-- START MATERIAL SHOWN --

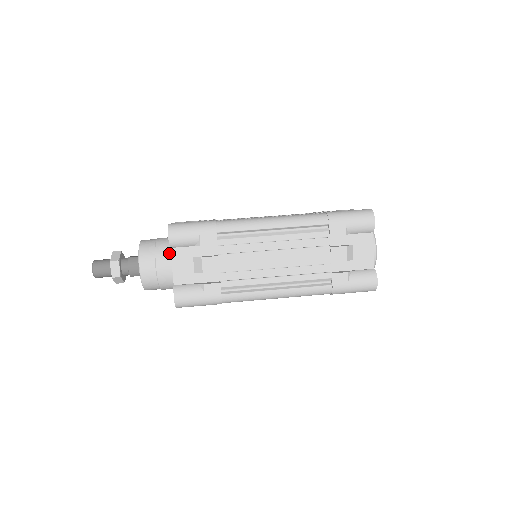
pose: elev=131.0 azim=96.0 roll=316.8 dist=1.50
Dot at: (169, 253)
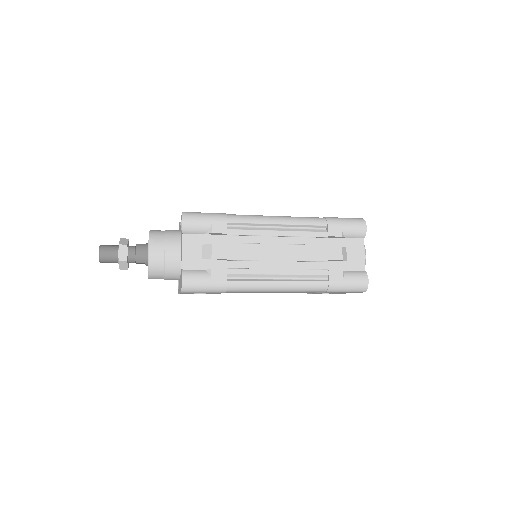
Dot at: (179, 240)
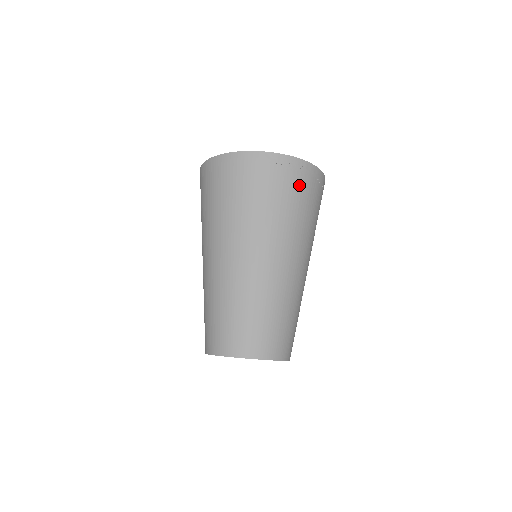
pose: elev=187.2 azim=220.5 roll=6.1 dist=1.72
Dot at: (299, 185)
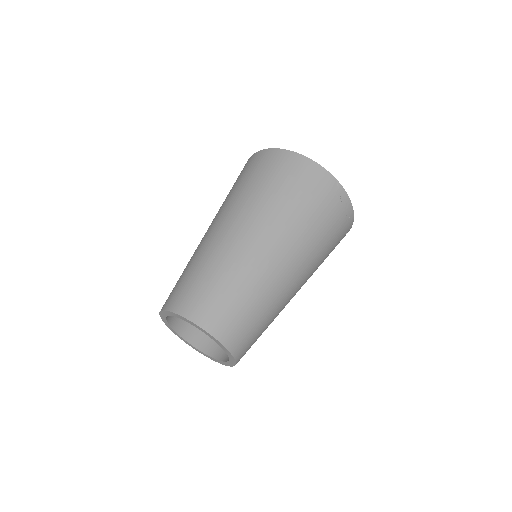
Dot at: (339, 225)
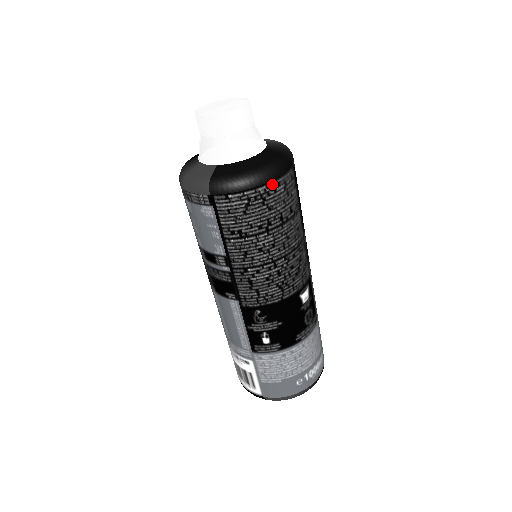
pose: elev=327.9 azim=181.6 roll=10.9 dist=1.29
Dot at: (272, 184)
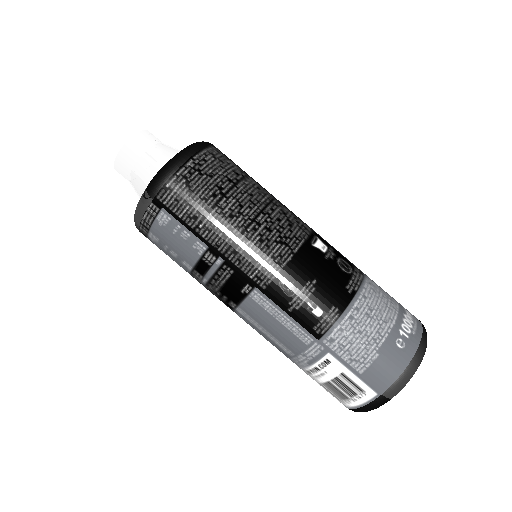
Dot at: (197, 156)
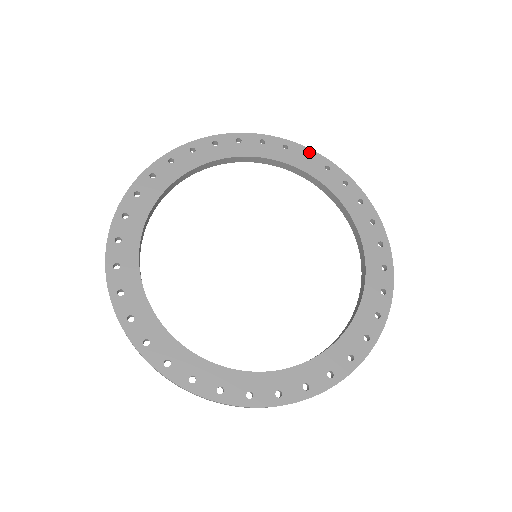
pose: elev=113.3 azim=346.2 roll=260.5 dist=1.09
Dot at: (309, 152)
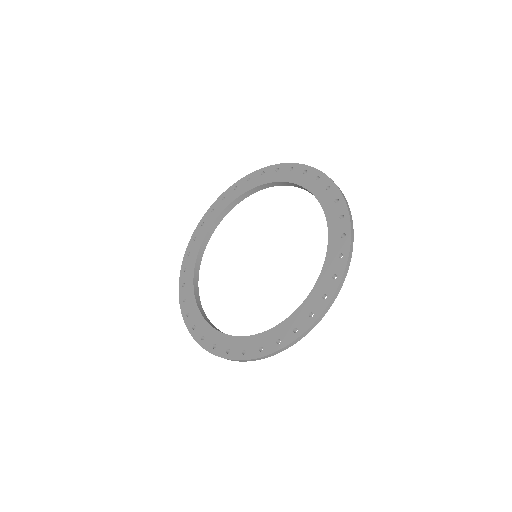
Dot at: (331, 185)
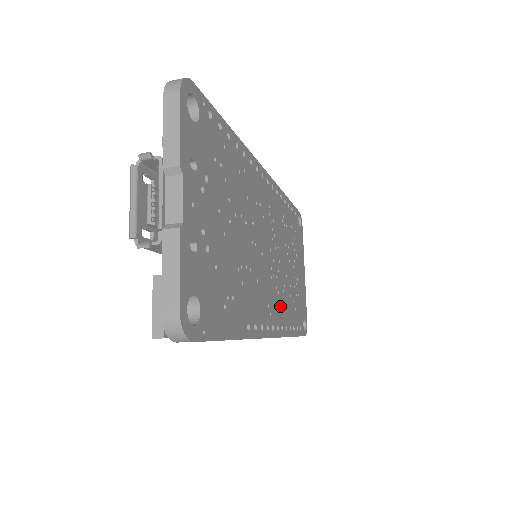
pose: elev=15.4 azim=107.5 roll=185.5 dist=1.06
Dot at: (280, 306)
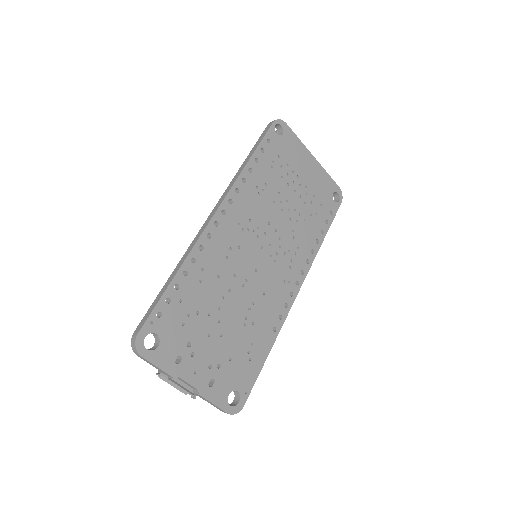
Dot at: (296, 254)
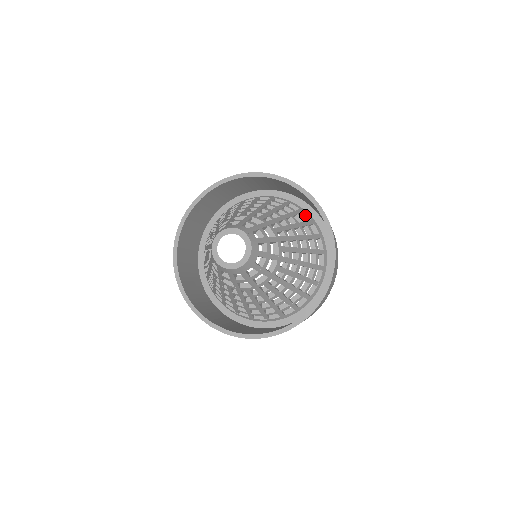
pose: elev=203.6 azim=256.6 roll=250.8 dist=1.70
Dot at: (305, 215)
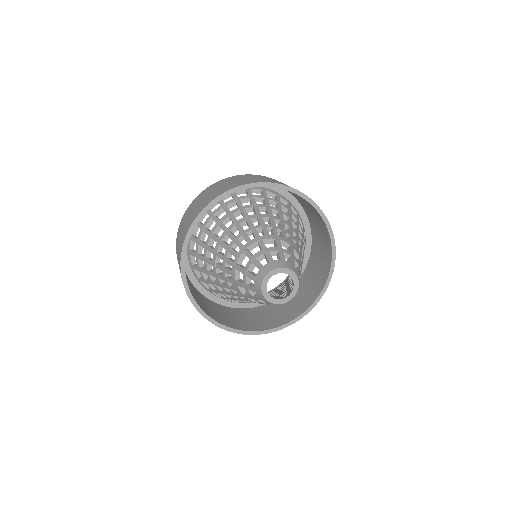
Dot at: (292, 209)
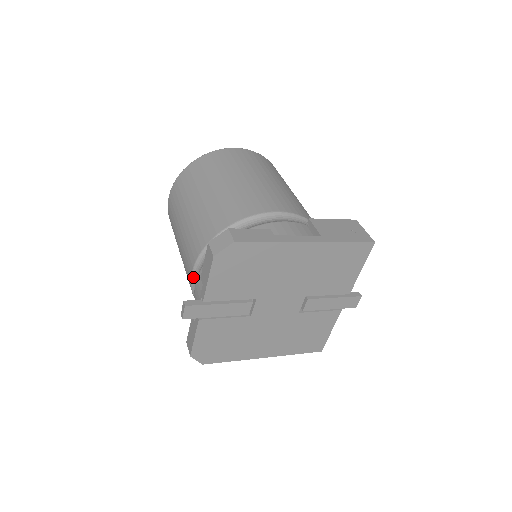
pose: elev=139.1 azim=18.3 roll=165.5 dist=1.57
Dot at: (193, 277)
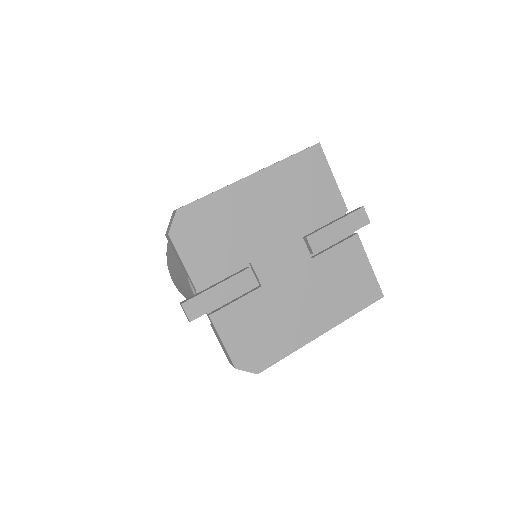
Dot at: occluded
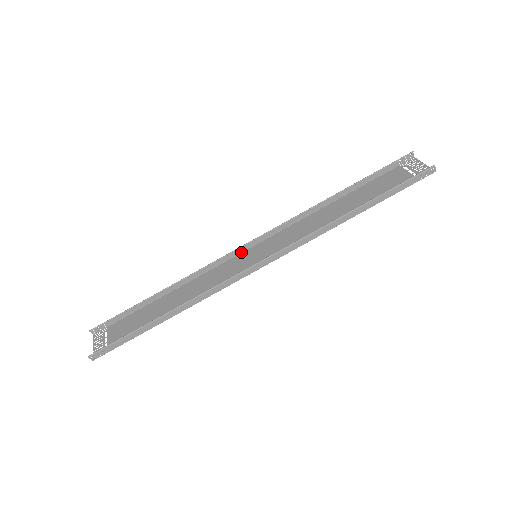
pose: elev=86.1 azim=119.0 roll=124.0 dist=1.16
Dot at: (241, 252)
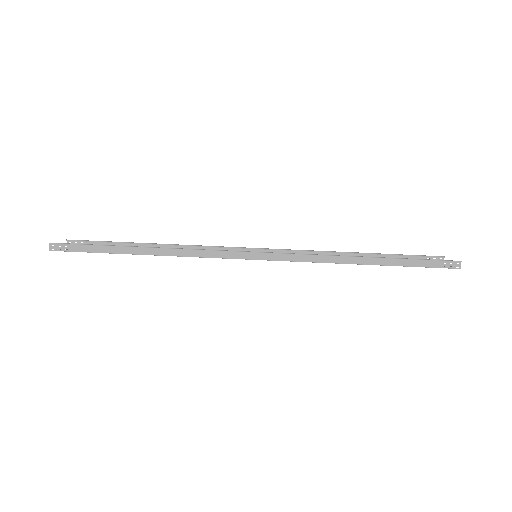
Dot at: occluded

-- END MATERIAL SHOWN --

§ **EXERCISE DETAILS**: Please change each "pose" in the entries above to "view" and write the lines out again with nothing else altered. Leave the pictures out of your answer.

§ **WRITTEN SOLUTION**:
view: elev=131.0 azim=96.0 roll=316.8 dist=1.50
Dot at: (169, 253)
Dot at: (179, 240)
view: elev=187.2 azim=220.5 roll=6.1 dist=1.72
Dot at: (299, 185)
Dot at: (339, 225)
view: elev=327.9 azim=181.6 roll=10.9 dist=1.29
Dot at: (272, 184)
Dot at: (197, 156)
view: elev=113.3 azim=346.2 roll=260.5 dist=1.09
Dot at: (309, 152)
Dot at: (331, 185)
view: elev=15.4 azim=107.5 roll=185.5 dist=1.06
Dot at: (280, 306)
Dot at: (296, 254)
view: elev=203.6 azim=256.6 roll=250.8 dist=1.70
Dot at: (305, 215)
Dot at: (292, 209)
view: elev=139.1 azim=18.3 roll=165.5 dist=1.57
Dot at: (193, 277)
Dot at: occluded
view: elev=86.1 azim=119.0 roll=124.0 dist=1.16
Dot at: (241, 252)
Dot at: occluded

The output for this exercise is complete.